So now the testing craze has reached the level of higher education. My goodness, perhaps we should demand a test for those that serve the nation, make them accountable for their performance by reducing that performance to a test score at the end of each and every year they serve in office. I think it should be the same test we ask graduating high school students to take (The SAT or the ACT). If they don’t score in the top quartile then they need to be removed from office and placed in tutored classrooms until they can pass at the arbitrary level set by some external bogyman. How long do you think that would last?But, schools and their clients are powerless. Do what I say or I’ll withhold federal funds! Wow, some choice Margret Spellings offers up to colleges and universities. Comply or else. Some democracy we live in.

clipped from www.ed.gov
Washington, D.C. — To help keep America competitive and provide students and families with more information and more affordable access to higher education, U.S. Secretary of Education Margaret Spellings today announced her plans to improve the U.S. higher education system, based on the recommendations in the final report of her Commission on the Future of Higher Education. Secretary Spellings made the announcement during remarks at the National Press Club in Washington, D.C.
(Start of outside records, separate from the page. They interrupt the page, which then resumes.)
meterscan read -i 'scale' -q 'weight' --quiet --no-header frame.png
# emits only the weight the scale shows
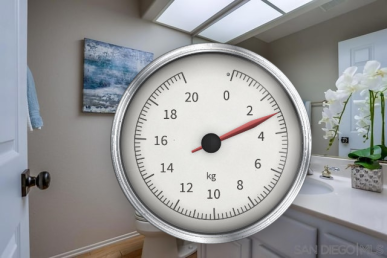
3 kg
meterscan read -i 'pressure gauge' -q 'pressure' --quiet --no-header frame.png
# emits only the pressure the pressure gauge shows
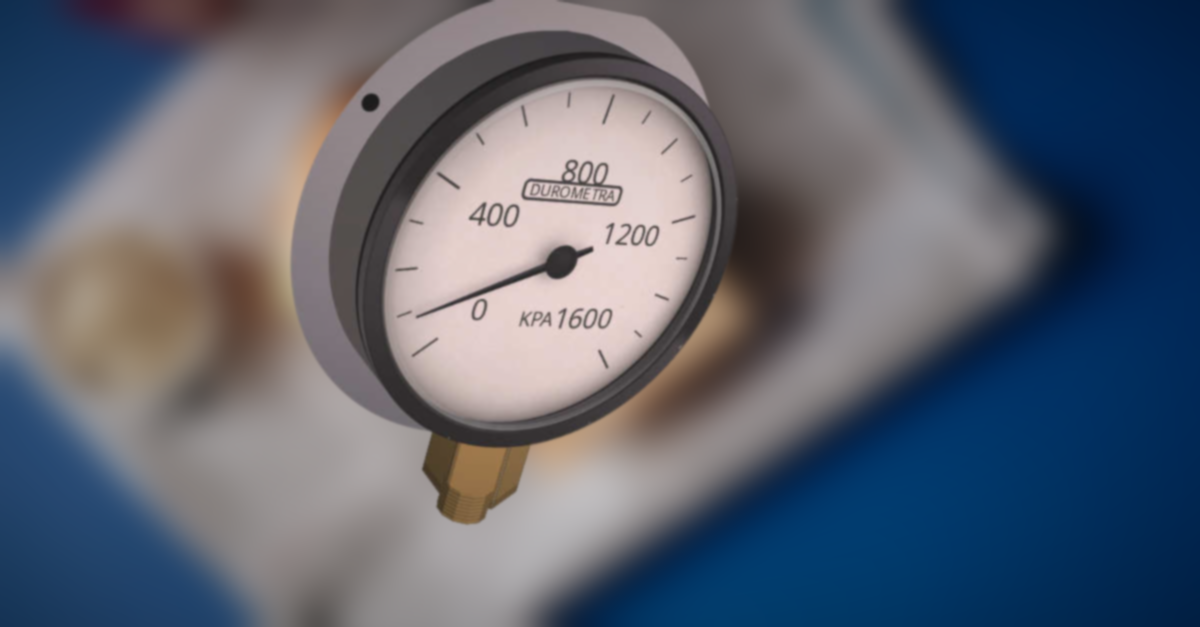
100 kPa
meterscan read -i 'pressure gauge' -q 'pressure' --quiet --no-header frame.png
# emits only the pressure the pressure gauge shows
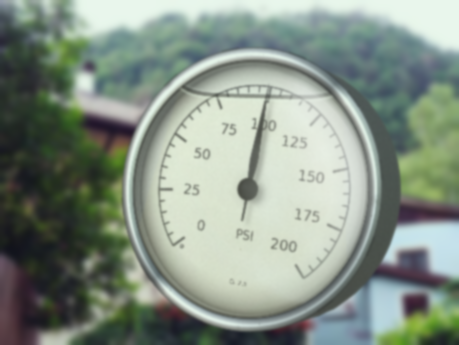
100 psi
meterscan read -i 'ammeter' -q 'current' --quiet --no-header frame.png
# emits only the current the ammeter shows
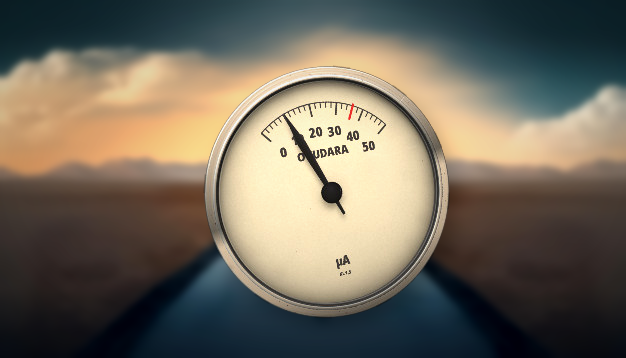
10 µA
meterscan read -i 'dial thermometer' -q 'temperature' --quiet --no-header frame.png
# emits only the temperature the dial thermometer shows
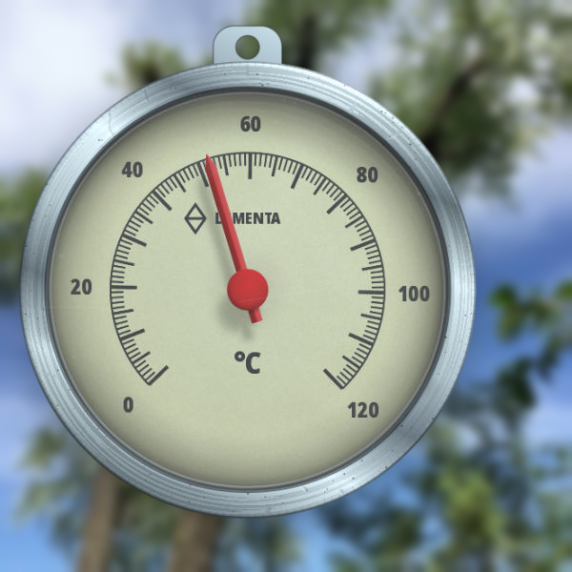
52 °C
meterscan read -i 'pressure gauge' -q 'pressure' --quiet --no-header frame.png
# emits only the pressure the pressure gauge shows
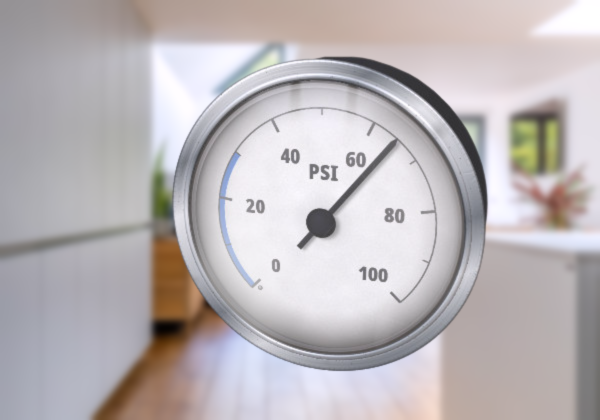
65 psi
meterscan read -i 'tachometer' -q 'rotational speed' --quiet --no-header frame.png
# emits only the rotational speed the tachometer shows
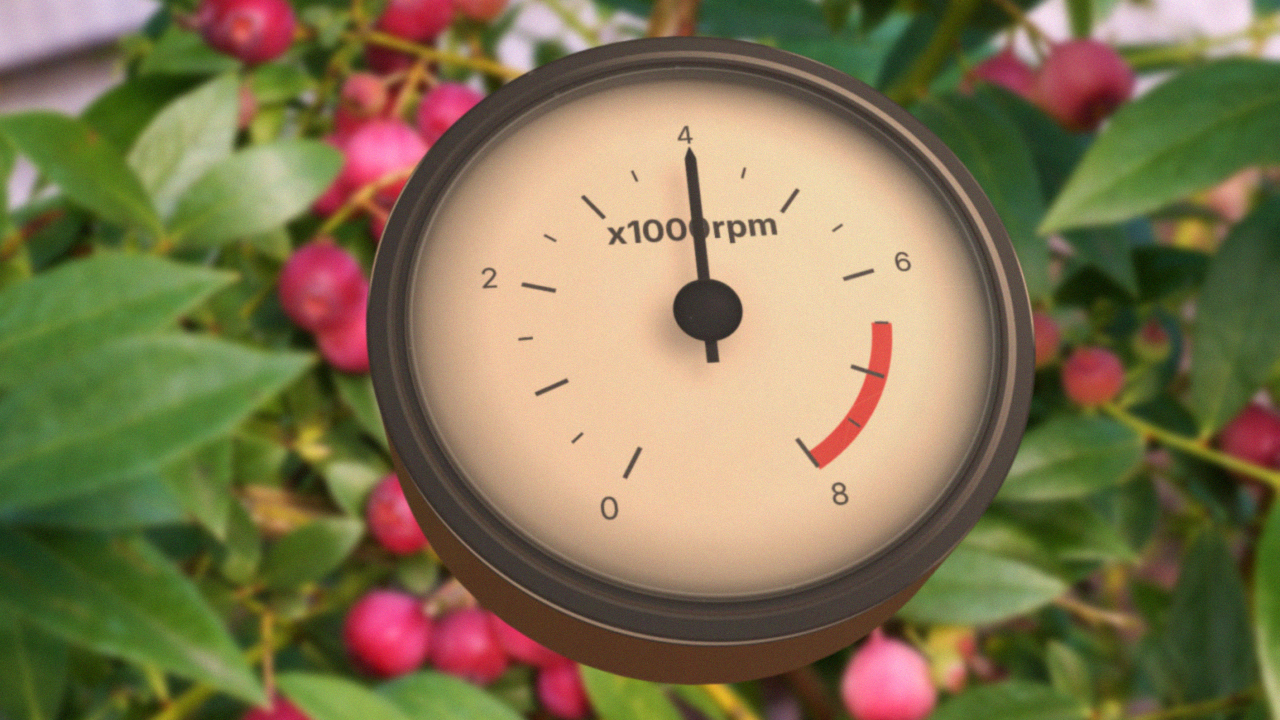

In an effort to increase transparency and accountability, Secretary Spellings plans to provide matching funds to colleges, universities and states that collect and publicly report student learning outcomes. She will also convene members of the accrediting community this November to move toward measures that place more emphasis on learning and less on inputs. These proposals will improve higher education’s performance and the ability to measure that performance.